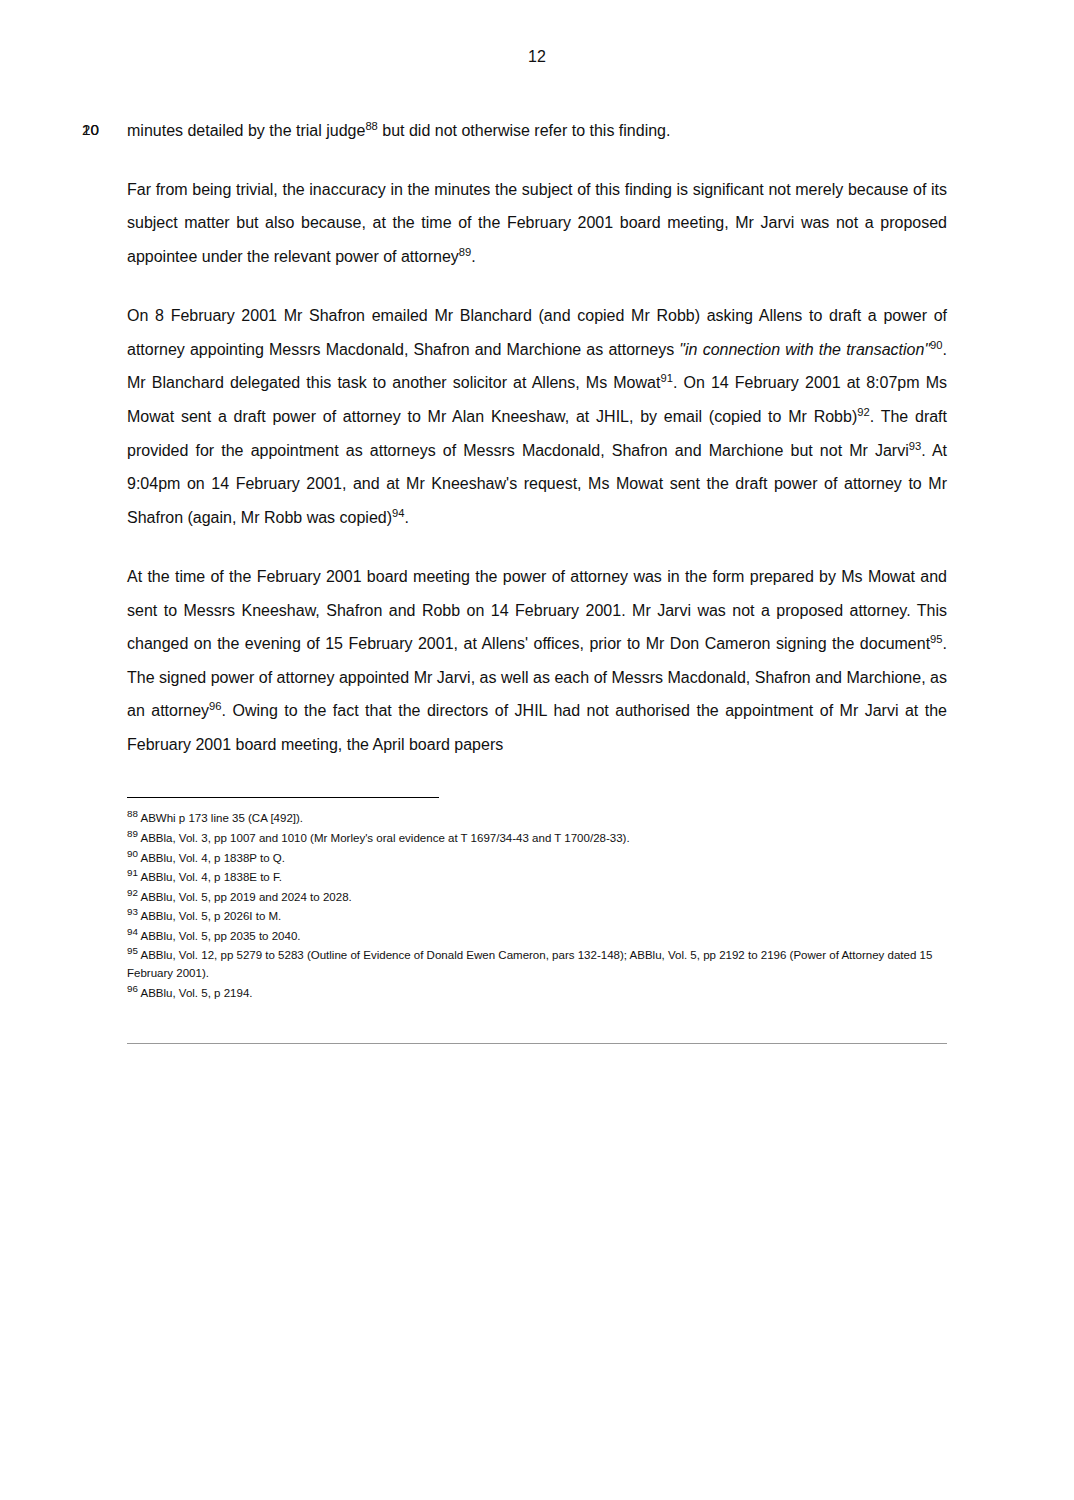12
minutes detailed by the trial judge88 but did not otherwise refer to this finding.
Far from being trivial, the inaccuracy in the minutes the subject of this finding is significant not merely because of its subject matter but also because, at the time of the February 2001 board meeting, Mr Jarvi was not a proposed appointee under the relevant power of attorney89.
10 On 8 February 2001 Mr Shafron emailed Mr Blanchard (and copied Mr Robb) asking Allens to draft a power of attorney appointing Messrs Macdonald, Shafron and Marchione as attorneys "in connection with the transaction"90. Mr Blanchard delegated this task to another solicitor at Allens, Ms Mowat91. On 14 February 2001 at 8:07pm Ms Mowat sent a draft power of attorney to Mr Alan Kneeshaw, at JHIL, by email (copied to Mr Robb)92. The draft provided for the appointment as attorneys of Messrs Macdonald, Shafron and Marchione but not Mr Jarvi93. At 9:04pm on 14 February 2001, and at Mr Kneeshaw's request, Ms Mowat sent the draft power of attorney to Mr Shafron (again, Mr Robb was copied)94.
20 At the time of the February 2001 board meeting the power of attorney was in the form prepared by Ms Mowat and sent to Messrs Kneeshaw, Shafron and Robb on 14 February 2001. Mr Jarvi was not a proposed attorney. This changed on the evening of 15 February 2001, at Allens' offices, prior to Mr Don Cameron signing the document95. The signed power of attorney appointed Mr Jarvi, as well as each of Messrs Macdonald, Shafron and Marchione, as an attorney96. Owing to the fact that the directors of JHIL had not authorised the appointment of Mr Jarvi at the February 2001 board meeting, the April board papers
88 ABWhi p 173 line 35 (CA [492]).
89 ABBla, Vol. 3, pp 1007 and 1010 (Mr Morley's oral evidence at T 1697/34-43 and T 1700/28-33).
90 ABBlu, Vol. 4, p 1838P to Q.
91 ABBlu, Vol. 4, p 1838E to F.
92 ABBlu, Vol. 5, pp 2019 and 2024 to 2028.
93 ABBlu, Vol. 5, p 2026I to M.
94 ABBlu, Vol. 5, pp 2035 to 2040.
95 ABBlu, Vol. 12, pp 5279 to 5283 (Outline of Evidence of Donald Ewen Cameron, pars 132-148); ABBlu, Vol. 5, pp 2192 to 2196 (Power of Attorney dated 15 February 2001).
96 ABBlu, Vol. 5, p 2194.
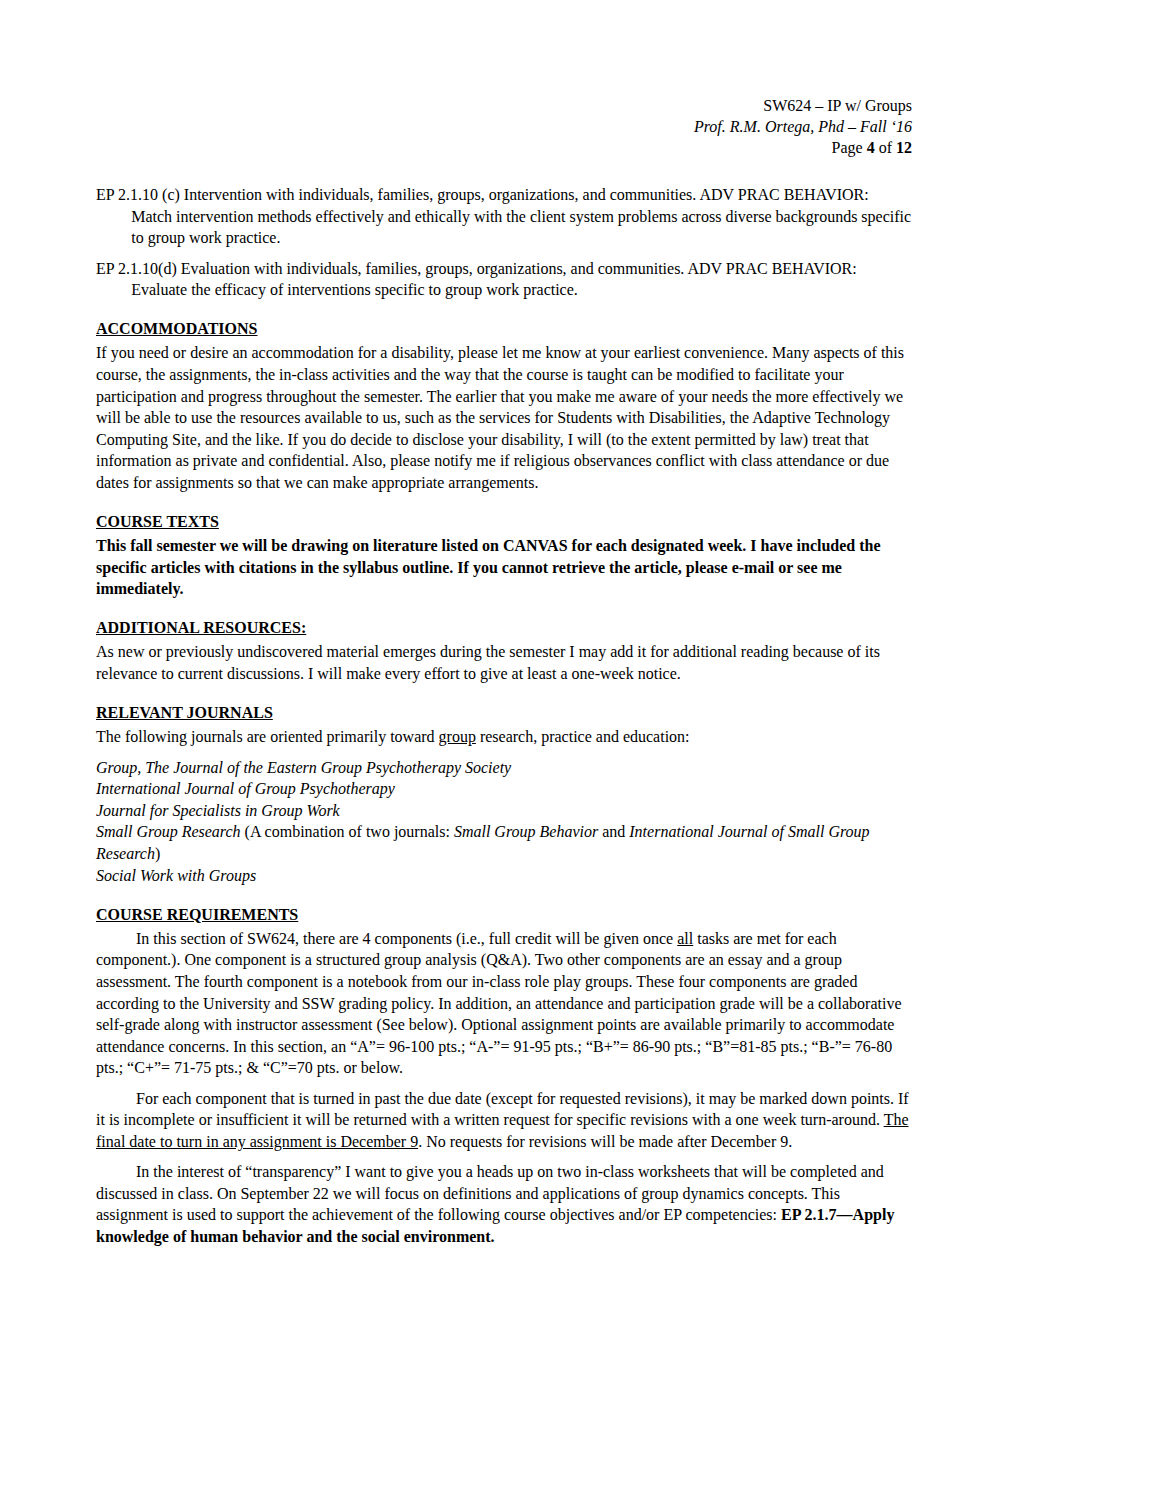SW624 – IP w/ Groups
Prof. R.M. Ortega, Phd – Fall ‘16
Page 4 of 12
EP 2.1.10 (c) Intervention with individuals, families, groups, organizations, and communities. ADV PRAC BEHAVIOR: Match intervention methods effectively and ethically with the client system problems across diverse backgrounds specific to group work practice.
EP 2.1.10(d) Evaluation with individuals, families, groups, organizations, and communities. ADV PRAC BEHAVIOR: Evaluate the efficacy of interventions specific to group work practice.
ACCOMMODATIONS
If you need or desire an accommodation for a disability, please let me know at your earliest convenience. Many aspects of this course, the assignments, the in-class activities and the way that the course is taught can be modified to facilitate your participation and progress throughout the semester. The earlier that you make me aware of your needs the more effectively we will be able to use the resources available to us, such as the services for Students with Disabilities, the Adaptive Technology Computing Site, and the like. If you do decide to disclose your disability, I will (to the extent permitted by law) treat that information as private and confidential. Also, please notify me if religious observances conflict with class attendance or due dates for assignments so that we can make appropriate arrangements.
COURSE TEXTS
This fall semester we will be drawing on literature listed on CANVAS for each designated week. I have included the specific articles with citations in the syllabus outline. If you cannot retrieve the article, please e-mail or see me immediately.
ADDITIONAL RESOURCES:
As new or previously undiscovered material emerges during the semester I may add it for additional reading because of its relevance to current discussions. I will make every effort to give at least a one-week notice.
RELEVANT JOURNALS
The following journals are oriented primarily toward group research, practice and education:
Group, The Journal of the Eastern Group Psychotherapy Society
International Journal of Group Psychotherapy
Journal for Specialists in Group Work
Small Group Research (A combination of two journals: Small Group Behavior and International Journal of Small Group Research)
Social Work with Groups
COURSE REQUIREMENTS
In this section of SW624, there are 4 components (i.e., full credit will be given once all tasks are met for each component.). One component is a structured group analysis (Q&A). Two other components are an essay and a group assessment. The fourth component is a notebook from our in-class role play groups. These four components are graded according to the University and SSW grading policy. In addition, an attendance and participation grade will be a collaborative self-grade along with instructor assessment (See below). Optional assignment points are available primarily to accommodate attendance concerns. In this section, an “A”= 96-100 pts.; “A-”= 91-95 pts.; “B+”= 86-90 pts.; “B”=81-85 pts.; “B-”= 76-80 pts.; “C+”= 71-75 pts.; & “C”=70 pts. or below.
For each component that is turned in past the due date (except for requested revisions), it may be marked down points. If it is incomplete or insufficient it will be returned with a written request for specific revisions with a one week turn-around. The final date to turn in any assignment is December 9. No requests for revisions will be made after December 9.
In the interest of “transparency” I want to give you a heads up on two in-class worksheets that will be completed and discussed in class. On September 22 we will focus on definitions and applications of group dynamics concepts. This assignment is used to support the achievement of the following course objectives and/or EP competencies: EP 2.1.7—Apply knowledge of human behavior and the social environment.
◇ ◇ ◇ ◇ ◇
ASSIGNED TASK.
Print the material above word for word, first line through the line with "minutes detailed by", and leave every picture out.

REPLY TO THE EXERCISE.
12
minutes detailed by the trial judge88 but did not otherwise refer to this finding.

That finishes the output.